I remember being so dumb, daft and absent at a certain point in my childhood…This is a long read.
It seems many of us don’t yet understand how badly a failed, broken marriage/dysfunctional family can gradually destroy a nation…We often forget that every one in government, everyone at the helm of affairs of our nation and even those we call thugs or those causing unrest in our world today all came from a Family…studies have shown that 8 out of every 10 Individuals came from a dysfunctional, seperated/broken or troubled family…
This simply means we have very low VALUE for Family in our world today…
Yet we wonder why we are where we are…..In this post i share with you a part of my story as a child from a dysfunctional Family…and maybe you can understand some more why i have a strong Passion for Families and WHY i do what i do as a Family-work-life Balance expert and i’m hopefulit will inspire you to fight for your marriage if you’re married, and if you’re not yet married- to put in the work of repairing what they broke before you get married so you don’t break someone else…now let’s journey into my childhood.
Looking back at my childhood i realise that the seperation of my parents got to me so hard that it made me dumb and absent from myself… I remember my most exciting times as a child were the times my Mom would take me to see my Dad…funny how i can still remember things that happened as far back as when i was 3 to 4 years old(note that your kids will also…).
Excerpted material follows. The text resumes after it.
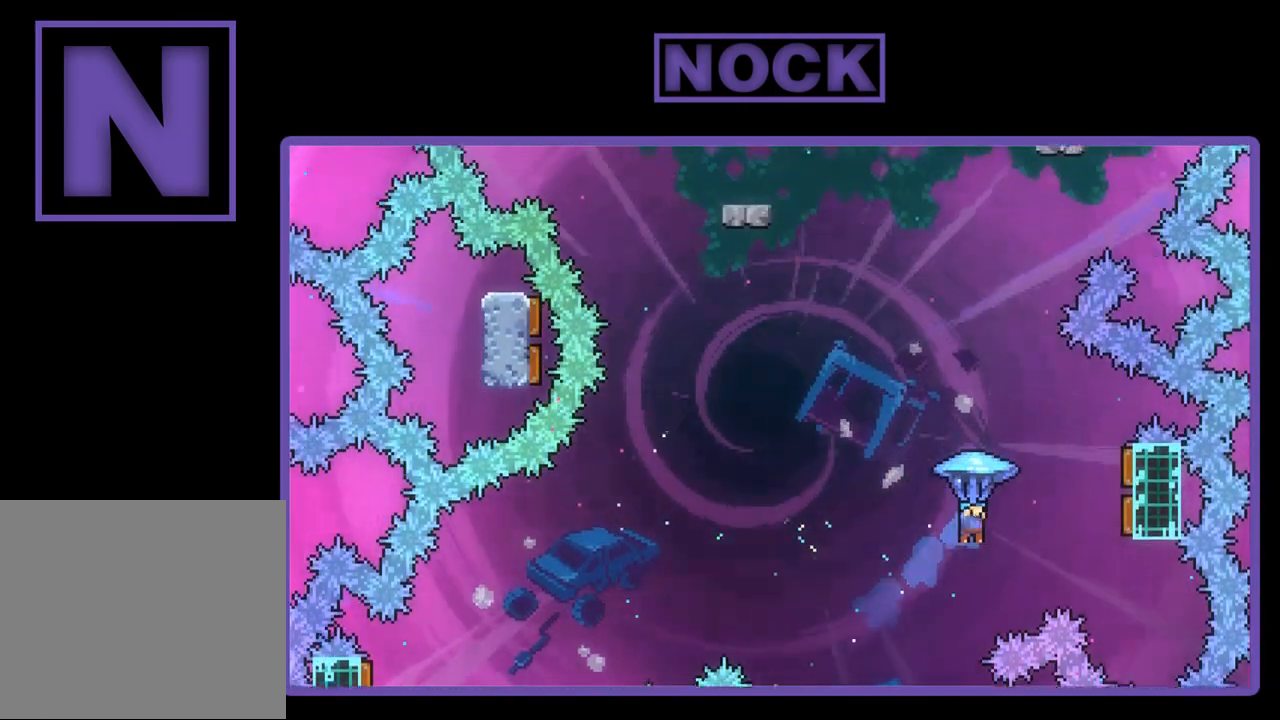
{"buttons": ["CIRCLE", "R2"], "left_stick": "center", "events": [[183, "DPAD_LEFT", "down"], [450, "DPAD_LEFT", "up"]]}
I was a smart kid then, cheerful, bold and very foward towards learning and participating in school or creative activities because then even though i wasn’t seeing my Dad often, my Mom and i lived in her Dad’s house (Family house) and she took me to see my Dad every now and then… But it got to a point where she was now living alone with her siblings, catering for there upkeep and all, became a successful business mogul (she’s a passionate hard worker) and traveled alot…
So she had to keep me with her Mom in a state called Abuja, i lived and did a part of my primary school in abuja, that explains why i speak hausa, then began my dummy(ness) as it felt like i was totally CUT-OFF from my parents, i never saw my Mom and Dad for years after that…an i was being sexually abused constantly…but there was no one to tell and i didn’t even know how to say the words or if it was a thing to be said… i was amongst the dummies in class because i was never present in class even though i was seated in class, well for the times when i wasn’t chased out of school for unpaid school fees(no explanation as to where the moneys my Mom sends goes), it’s safe to say that from primary school 2 to 6 that i did in abuja i wasn’t presently present in my own life…does that even make any sense???…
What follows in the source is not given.